Liverpool Stories
Echo Beach
For Kay Davies
In those far off days, before there were cheap flights to Shangri-La and beyond, the limits of my horizons were places such as New Brighton, Southport or Moreton.
Moreton was a relatively cheap option as, unlike its near neighbour, New Brighton, it did not possess a huge fairground, myriad cafes or many of the costly diversions that rapidly devoured my mother's slender housekeeping budget.
I remember the massive sea wall that, when the tide was out, overlooked a Sahara like stretch of sand, while the near constant presence of a gale force wind played havoc with tents, marquees and primus stoves.
A trip to Moreton was never accompanied by the thrill of anticipation that the mention of New Brighton sparked. It was a bit like the difference between going to Santa's grotto or a jumble sale. Both contained toys, but only one held magic. That said, I have many happy memories of the place.
I remember on one of the rare occasions that the tide was actually in watching my father serenely floating amid the huge grey swell, created by the Irish sea, on meeting almost as much concrete as Hitler had put into the Atlantic defences in Normandy, coming to a juddering halt.
On some days the grey of the sea and the wall merged with that of the Wermacht sky, becoming uniformly threatening; but I mainly recall the dazzling bleached blue sky that was scoured by cirrus clouds chivvied and harassed by the wind.
My great aunt Alice had a marquee that sheltered us from the gales as we drank tea made with boiling water purchased from an enterprising chap who, from his nearby cottage/shop, sold it by the scalding pot.
My mother's cousins, Tommy, Queenie and Robert always gave me a few pennies to play one of the five slot machines that huddled under a canvas awning in a nearby field.
I would tremblingly tender my first penny and enjoy the sight of a ball bearing drop into position in front of a spring loaded piston; then I would flick the shining comma shaped handle, sending the ball bearing racing around a vertical bagatelle before it plopped, agonisingly slowly, into a metal cup engraved with the size of the prize. I think it was a three-penny limit. Las Vegas sands we had aplenty but none of the odds.
I don't ever remember going back to the marquee anything but empty handed. Oddly enough I've never been much of a gambler since.

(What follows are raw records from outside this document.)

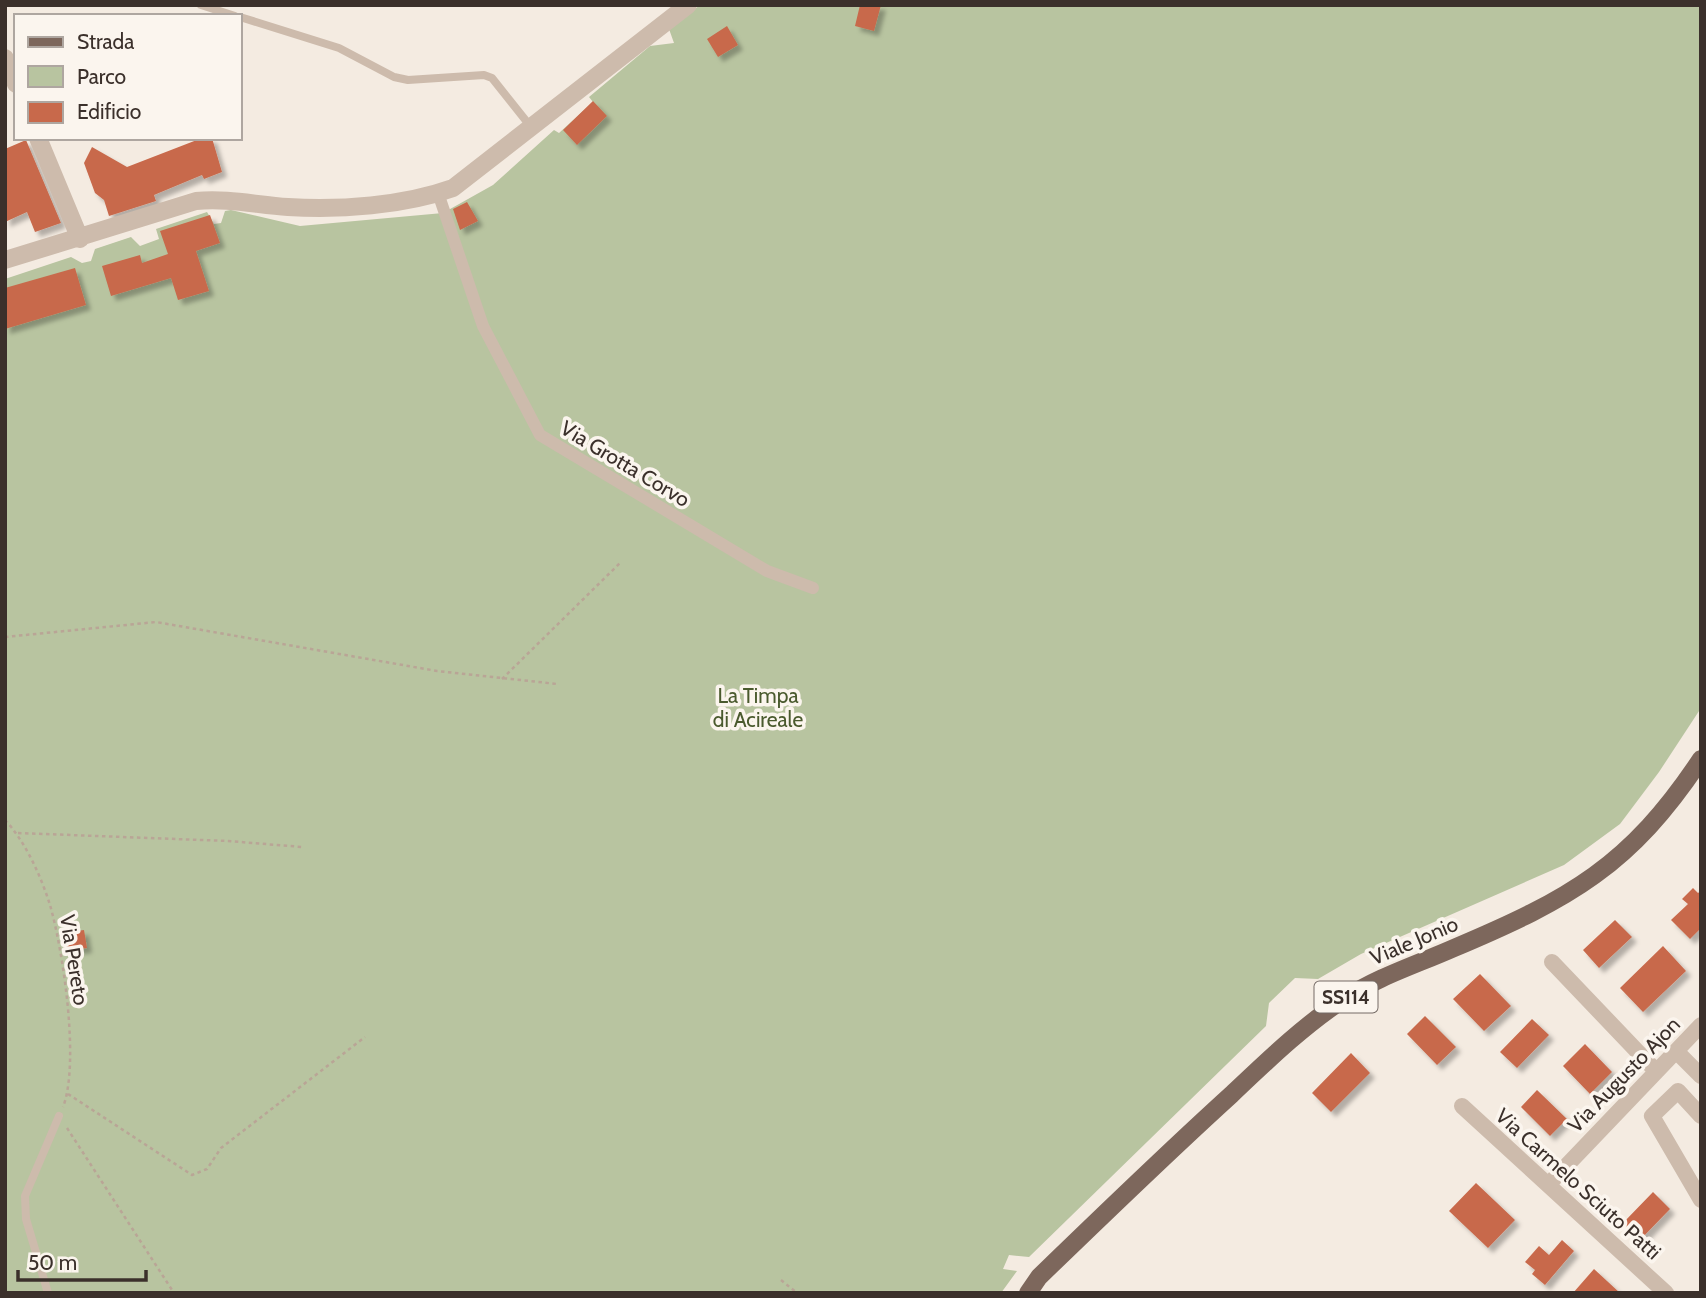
<svg xmlns="http://www.w3.org/2000/svg" width="1706" height="1298" viewBox="0 0 1706 1298" font-family="Cabin,sans-serif">
	<defs>
		<filter id="shadow"><feDropShadow dx="5" dy="5" stdDeviation="2" flood-color="#0004"/></filter>
	</defs>
	<rect width="100%" height="100%" fill="#f4ebe1"/>
	<path fill="#b8c4a0" d="M 700,5 L 1701,5 L 1701,708 L 1659,772 L 1620,824 L 1564,865 L 1361,954 L 1318,979 L 1295,978 L 1269,1003 L 1266,1026 L 1029,1257 L 1009,1255 L 1003,1269 L 1017,1271 L 1001,1293 L 5,1293 L 5,279 L 71,257 L 82,263 L 91,261 L 95,249 L 131,237 L 140,246 L 159,239 L 156,229 L 207,212 L 214,224 L 221,223 L 225,211 L 231,210 L 300,226 L 443,213 L 493,185 L 554,130 L 559,133 L 593,102 L 589,97 L 650,46 L 674,43 L 669,29 Z"/>
	<path fill="#c8694b" filter="url(#shadow)" d="M 860,5 L 881,5 L 874,31 L 855,26 Z
		M 727,26 L 738,45 L 718,57 L 707,39 Z
		M 593,101 L 607,116 L 577,145 L 563,130 Z
		M 202,138 L 212,138 L 222,172 L 204,179 L 202,175 L 154,195 L 156,201 L 109,216 L 104,200 L 95,193 L 84,163 L 92,147 L 127,167 Z
		M 26,140 L 61,223 L 35,232 L 27,212 L 5,222 L 5,149 Z
		M 467,202 L 478,221 L 460,230 L 453,209 Z
		M 210,215 L 220,243 L 196,251 L 209,291 L 178,300 L 171,278 L 111,296 L 102,266 L 140,255 L 142,263 L 168,254 L 160,231 Z
		M 75,268 L 86,305 L 5,329 L 5,288 Z
		M 1693,888 L 1698,893 L 1701,891 L 1701,928 L 1690,939 L 1671,920 L 1688,904 L 1682,899 Z
		M 1615,920 L 1632,937 L 1599,968 L 1583,950 Z
		M 84,930 L 87,948 L 65,951 L 62,933 Z
		M 1663,946 L 1686,971 L 1643,1012 L 1620,988 Z
		M 1480,974 L 1511,1006 L 1484,1031 L 1453,999 Z
		M 1425,1016 L 1456,1047 L 1437,1065 L 1407,1034 Z
		M 1532,1019 L 1549,1035 L 1517,1068 L 1500,1052 Z
		M 1585,1044 L 1612,1072 L 1590,1094 L 1563,1066 Z
		M 1351,1053 L 1370,1073 L 1331,1112 L 1312,1093 Z
		M 1537,1090 L 1567,1119 L 1550,1136 L 1521,1107 Z
		M 1476,1183 L 1515,1220 L 1488,1248 L 1449,1211 Z
		M 1653,1192 L 1670,1209 L 1640,1240 L 1623,1223 Z
		M 1562,1240 L 1574,1251 L 1545,1285 L 1532,1274 L 1535,1270 L 1525,1262 L 1539,1246 L 1549,1255 Z
		M 1594,1269 L 1620,1293 L 1573,1293 Z"/>
	<g fill="none" stroke-linecap="round" stroke-linejoin="round">
		<path stroke="#b9a596" stroke-width="2.5" stroke-dasharray="3.5 3.5" stroke-linecap="butt" d="M 5,637 L 156,622 L 437,671 L 557,684
			M 502,679 L 620,563
			M 5,820 C 25,841 41,876 50,905 C 63,950 80,1063 63,1107
			M 18,833 L 228,841 L 302,847
			M 68,1094 L 192,1175 L 207,1169 L 221,1148 L 365,1037
			M 67,1128 L 174,1293
			M 781,1280 L 797,1293"/>
		<path stroke="#cdbbac" stroke-width="8" d="M 201,5 L 235,16
			M 240,17 L 339,48 L 394,77 L 408,80 L 484,75 L 492,78 L 531,127
			M 48,1293 L 26,1219 L 25,1196 L 59,1116"/>
		<path stroke="#cdbbac" stroke-width="12" d="M 438,193 L 483,326 L 540,435 L 767,571 L 813,588"/>
		<path stroke="#cdbbac" stroke-width="16" d="M 1552,962 L 1656,1071
			M 1676,1051 L 1701,1076
			M 1462,1106 L 1666,1293
			M 1701,1116 L 1678,1091 L 1652,1116 L 1701,1200
			M 1548,1185 L 1701,1025"/>
		<path stroke="#cdbbac" stroke-width="18" d="M 5,58 L 16,84
			M 38,138 L 80,239
			M 5,260 L 196,201 C 228,198 257,205 288,207 C 340,210 403,206 453,188 L 688,5"/>
		<path stroke="#7d675c" stroke-width="18" d="M 1028,1293 L 1039,1277 C 1103,1215 1166,1154 1231,1095 C 1267,1061 1303,1026 1344,999 C 1377,977 1418,964 1454,948 C 1570,899 1630,866 1701,759"/>
	</g>
	<g text-anchor="middle" stroke-width="7" stroke-linejoin="round" paint-order="stroke">
		<rect fill="#fbf5ee" stroke="#756b66" stroke-width="2" x="1314.5" y="981.5" width="63" height="31" rx="5"/>
		<g font-size="19" font-weight="bold" fill="#3b302b">
			<text x="1346" y="1004">SS114</text>
		</g>
		<g font-size="21" fill="#3b302b" stroke="#fbf5ee">
			<text transform="translate(625 464) rotate(31)" y="7">Via Grotta Corvo</text>
			<text transform="translate(1414 941) rotate(-23)" y="7">Viale Jonio</text>
			<text transform="translate(74 960) rotate(81)" y="7">Via Pereto</text>
			<text transform="translate(1624 1075) rotate(-46)" y="7">Via Augusto Ajon</text>
			<text transform="translate(1578 1184) rotate(42)" y="7">Via Carmelo Sciuto Patti</text>
		</g>
		<g font-size="21" fill="#4a5a2e" stroke="#fbf5ee">
			<text x="758" y="703">La Timpa<tspan x="758" dy="24">di Acireale</tspan></text>
		</g>
	</g>
	<rect width="1706" height="1298" fill="none" stroke="#3b302b" stroke-width="14"/>
	<rect x="14" y="14" width="228" height="126" fill="#fbf5ee" stroke="#aea6a0" stroke-width="2"/>
	<rect x="28" y="37" width="35" height="10" fill="#7d675c" stroke="#aea6a0" stroke-width="2"/>
	<text x="77" y="49" font-size="21" fill="#3b302b">Strada</text>
	<rect x="28" y="66" width="35" height="21" fill="#b8c4a0" stroke="#aea6a0" stroke-width="2"/>
	<text x="77" y="84" font-size="21" fill="#3b302b">Parco</text>
	<rect x="28" y="102" width="35" height="21" fill="#c8694b" stroke="#aea6a0" stroke-width="2"/>
	<text x="77" y="119" font-size="21" fill="#3b302b">Edificio</text>
	<path d="M18 1270v10h128v-10" fill="none" stroke="#3b302b" stroke-width="3.5"/>
	<text x="28" y="1270" font-size="21" fill="#3b302b" stroke="#fbf5ee" stroke-width="5" paint-order="stroke">50 m</text>
</svg>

When my mother re-married some years later she bought a small caravan in the Horseshoe Pass and so our family visits to our very own wailing wall ceased, but I did make one visit of my own.
It happened when I was at St Bernard's secondary school and had been invited to go camping in Moreton. I had never been camping before and was quite thrilled at the idea of spending my first night away from home under canvas.

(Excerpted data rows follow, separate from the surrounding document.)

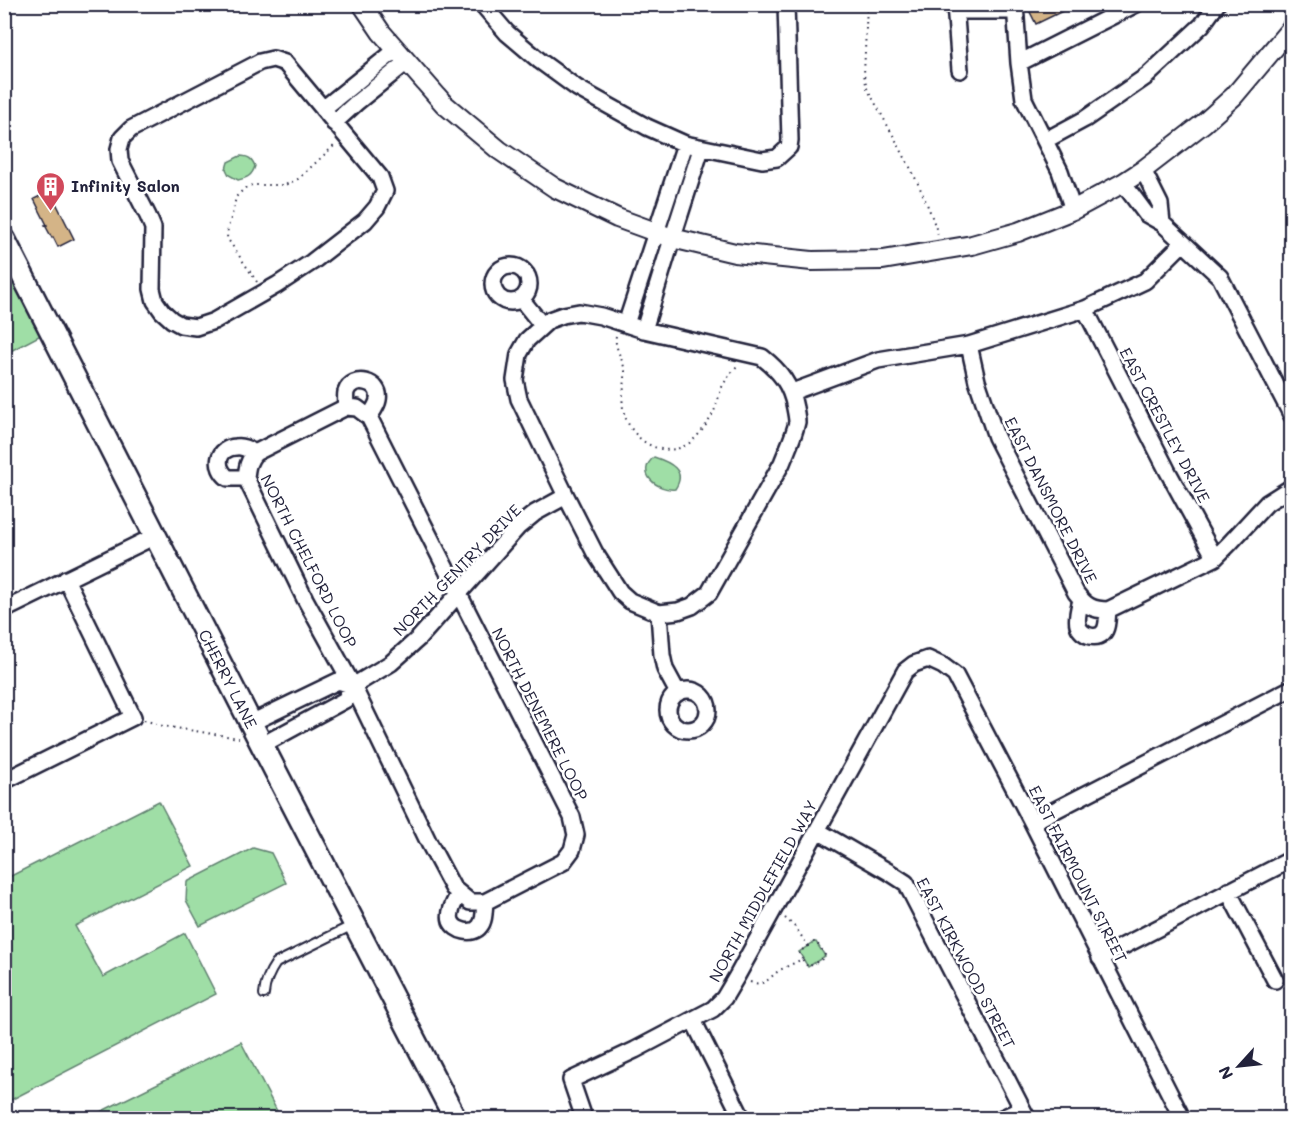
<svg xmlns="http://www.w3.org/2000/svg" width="1296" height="1123" font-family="Mali,sans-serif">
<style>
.green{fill:#9fdea6;stroke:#608070;stroke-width:1.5}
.building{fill:#d4b487;stroke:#22223b;stroke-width:1.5}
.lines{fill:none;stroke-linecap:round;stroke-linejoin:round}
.service-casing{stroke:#22223b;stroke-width:12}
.minor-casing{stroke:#22223b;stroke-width:20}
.tertiary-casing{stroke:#22223b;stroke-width:22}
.secondary-casing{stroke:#22223b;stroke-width:26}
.path{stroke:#22223b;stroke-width:2;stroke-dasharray:1.5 4.5;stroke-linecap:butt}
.service{stroke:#fff;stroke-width:8}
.minor{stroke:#fff;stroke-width:15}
.tertiary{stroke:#fff;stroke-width:18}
.secondary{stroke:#fff;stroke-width:21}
.labels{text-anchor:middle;stroke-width:5;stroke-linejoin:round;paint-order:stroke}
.poi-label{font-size:16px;font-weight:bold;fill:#22223b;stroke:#fff;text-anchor:start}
.street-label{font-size:16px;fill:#22223b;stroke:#fff}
</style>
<rect width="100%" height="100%" fill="#fff"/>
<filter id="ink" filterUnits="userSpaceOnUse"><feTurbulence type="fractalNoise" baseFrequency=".0167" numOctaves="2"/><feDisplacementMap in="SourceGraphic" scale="12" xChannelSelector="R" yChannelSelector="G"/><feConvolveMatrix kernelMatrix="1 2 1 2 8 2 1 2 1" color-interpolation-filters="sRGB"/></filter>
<g filter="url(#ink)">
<!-- green -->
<path class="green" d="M240,156C249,156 252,159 255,166C252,176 247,178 238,180L229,175L226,169L228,162Z
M5,264L41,335L5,354H4Z
M654,457C669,462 688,470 675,489C657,491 635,473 654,457Z
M159,801L193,866L75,926L103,977L185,933L216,994L5,1103V879Z
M253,848L271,853L286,883L200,926L186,900L187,882Z
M814,942H816L825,956L808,967L799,952Z
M241,1042L278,1113L267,1118H88Z"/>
<!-- building -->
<path class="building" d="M1026,4H1077L1036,24Z
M50,191L74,239L58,247L53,237L52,238L45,225H47L34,199Z"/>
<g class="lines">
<defs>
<path id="service" d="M264,994C265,982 269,973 276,963L353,925"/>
<path id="minor" d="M482,4L507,33L540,61L577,88L647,127L685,144L762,160L777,158L789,147L790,140L786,4
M955,4L960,70
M1015,4L1019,63L1024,99L1060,171L1073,210
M956,11H1016
M273,59L285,63L380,177L385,191L377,207L365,221L312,262L277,285L214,321L196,327L181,325L172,320L162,311L155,301L152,289L153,228L148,216L120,161L119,149L122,138L131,129L260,62Z
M1019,63L1136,4
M323,109L396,50
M334,123L356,103L407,62
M1046,140L1085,119L1147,76L1202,25L1217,4
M1143,170L1160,204L1162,223
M1123,183L1146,214L1162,223L1220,277L1292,416
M493 284a18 18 0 1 1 36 0a18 18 0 1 1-36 0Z
M521,299L542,325
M1085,309L1167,470L1215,558
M579,312L601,316L644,330L762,357C780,371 791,385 795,408C796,413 797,418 797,422C794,436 787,450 782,463L709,593L692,606L678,611L659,613L630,601L620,592L595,553L566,496L519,399L515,380L519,354L527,340L549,320L563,315Z
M626,324L685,144
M644,330L667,255L701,149
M969,345L977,381L996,437L1076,593C1086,606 1092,610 1108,610L1215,558L1229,544L1267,503L1292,487
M792,392L878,360L969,345L1085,309L1145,281L1182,244
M346,407L357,408L369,417L572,817L576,835L572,850L563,862L485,902H470L453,888L429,843L353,686L305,599L246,478C247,467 248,461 255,453Z
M346,407C346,403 345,397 346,392C352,374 382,381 378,400C377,406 372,412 369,417
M246,478H228C214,467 217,448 236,447C243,446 249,450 255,453
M1081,600C1079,608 1076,617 1078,625C1081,636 1099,642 1105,630C1108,624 1107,616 1108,610
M4,610L155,536
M659,613L662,655L665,669L678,693
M668 710a20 20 0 1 1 40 0a20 20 0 1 1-40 0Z
M251,723L338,681L353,686
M262,745L345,700L353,686L391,663L419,638L518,527L535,513L566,496
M4,781L133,717L66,579
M1032,822L1292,688
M818,831L889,872L906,883L1027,1118
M1228,891L1275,980
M459,894C455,901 448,912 451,921C455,931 473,936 480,926C485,920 484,909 485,902
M1100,958L1292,859
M693,1020L742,1118
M584,1118L571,1080L635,1050L713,1009L724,998L737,976L905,671L914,664L928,659L943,666L955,675L1032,822L1182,1118
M1002,1118L1022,1109"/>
<path id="tertiary" d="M362,4L381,32L444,104L499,150L555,188L617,218L672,238L735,253L812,261L883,260L972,245L1018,232L1073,210L1123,183L1143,170L1204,123L1234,96L1292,27"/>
<path id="secondary" d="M4,239L262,745L455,1118"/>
</defs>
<!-- service casing -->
<use href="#service" class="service-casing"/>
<!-- minor casing -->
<use href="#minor" class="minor-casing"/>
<!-- tertiary casing -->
<use href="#tertiary" class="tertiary-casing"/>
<!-- secondary casing -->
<use href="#secondary" class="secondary-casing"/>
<!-- path -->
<path class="path" d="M867,4L864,75L867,88C893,137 922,182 938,235
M257,282L227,238L228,227L232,215L236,197L245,188L252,185H285L298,179L336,144
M616,336C614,348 623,359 625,371C626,384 621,396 623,408C628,440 665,463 692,441C701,433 709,422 714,411C718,403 719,393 723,385C727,378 732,372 737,366
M144,720L163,726L239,738
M785,918L796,928L808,946L799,952L802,959
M750,982C766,987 768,978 780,970C787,966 795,963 802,959L808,967L824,958L825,954L816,942H814L808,946"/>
<!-- service -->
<use href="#service" class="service"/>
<!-- minor -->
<use href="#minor" class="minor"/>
<!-- tertiary -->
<use href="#tertiary" class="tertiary"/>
<!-- secondary -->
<use href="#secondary" class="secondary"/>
</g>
</g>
<!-- icons -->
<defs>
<symbol id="building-pin" viewBox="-11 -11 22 30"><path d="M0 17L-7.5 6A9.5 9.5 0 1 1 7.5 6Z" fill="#d1495b" stroke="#fff"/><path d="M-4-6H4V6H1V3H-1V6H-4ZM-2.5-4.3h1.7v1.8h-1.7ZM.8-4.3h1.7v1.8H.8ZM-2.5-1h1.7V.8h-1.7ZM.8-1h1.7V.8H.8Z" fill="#fff"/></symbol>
</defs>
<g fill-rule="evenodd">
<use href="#building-pin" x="34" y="170" width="33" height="45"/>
</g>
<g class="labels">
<!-- poi labels -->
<g class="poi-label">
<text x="71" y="192">Infinity Salon</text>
</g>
<!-- street labels -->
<g class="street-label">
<text transform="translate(1165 425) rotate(62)" y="6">EAST CRESTLEY DRIVE</text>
<text transform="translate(1051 500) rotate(63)" y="6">EAST DANSMORE DRIVE</text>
<text transform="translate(309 561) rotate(63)" y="6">NORTH CHELFORD LOOP</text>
<text transform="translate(457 570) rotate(-46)" y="6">NORTH GENTRY DRIVE</text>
<text transform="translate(228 679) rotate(63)" y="6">CHERRY LANE</text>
<text transform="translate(540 714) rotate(63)" y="6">NORTH DENEMERE LOOP</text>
<text transform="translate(1078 874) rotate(63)" y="6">EAST FAIRMOUNT STREET</text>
<text transform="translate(763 891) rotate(-61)" y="6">NORTH MIDDLEFIELD WAY</text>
<text transform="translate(966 963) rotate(62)" y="6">EAST KIRKWOOD STREET</text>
</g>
</g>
<!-- margin -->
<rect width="1296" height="1123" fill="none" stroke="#fff" stroke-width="24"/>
<rect x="12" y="12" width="1272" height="1099" fill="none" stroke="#22223b" stroke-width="2" filter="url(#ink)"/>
<!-- north arrow -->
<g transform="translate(1239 1066) rotate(243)" stroke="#ffffff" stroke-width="4.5" paint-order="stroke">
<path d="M0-4.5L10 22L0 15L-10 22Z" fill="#22223b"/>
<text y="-9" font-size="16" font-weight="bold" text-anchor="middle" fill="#22223b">N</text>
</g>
</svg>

The reality was dreadful as we arrived in Moreton at five o'clock and had run out of food by ten! Why on earth did we imagine that a sliced loaf, some Eccles cakes and a tin of beans would last the weekend? I say we, but in fact I was the only one who had brought anything as my mates had planned to live off the land!
Live off the land? We were camped in sand dunes! What were they thinking of eating? Bent grass stew?
After a night of gnawing hunger I fled on the first train of the day.
My most vivid memory of Moreton involved my gran, my 'Nin'. She had volunteered to look after me for the day as my mother was at work and had succumbed to my imploring to go to the seaside.
It was August and the endless sands, (the tide was out again!), stretched out like my school holidays. My Nin wasn't up to frolicking about as she had reared eight children of her own and was frankly exhausted and so I decided to take my towel and go cockle gathering.
As I padded further and further from the land I was unaware that my Nin was starting to panic. The poor woman was probably labouring under the delusion that the sea actually came in to Moreton! Nonetheless she was terrified that I would either drown or be swallowed by quicksand.
The reality was that I was happily engrossed in watching for the miniscule springs of water that signified the presence of cockles and after about thirty minutes worth of scrabbling in the wet sand I had a towel filled with cockles, and sand.
My Nin was so pleased to see me that she cheerfully hefted the bulging towel onto her hip and, arrayed like a Peruvian peasant en route to market, via train and bus, made it back home.
Then came the moment when we, or rather she, had to wash the sand from the cockles. I couldn't believe how tenacious the sand was. It took an age to wash it away until eventually we were able to boil them before shelling them.
The result, after all that effort, was that we had a breakfast cup full of the damn things!
Now that cooled the cockles of my heart!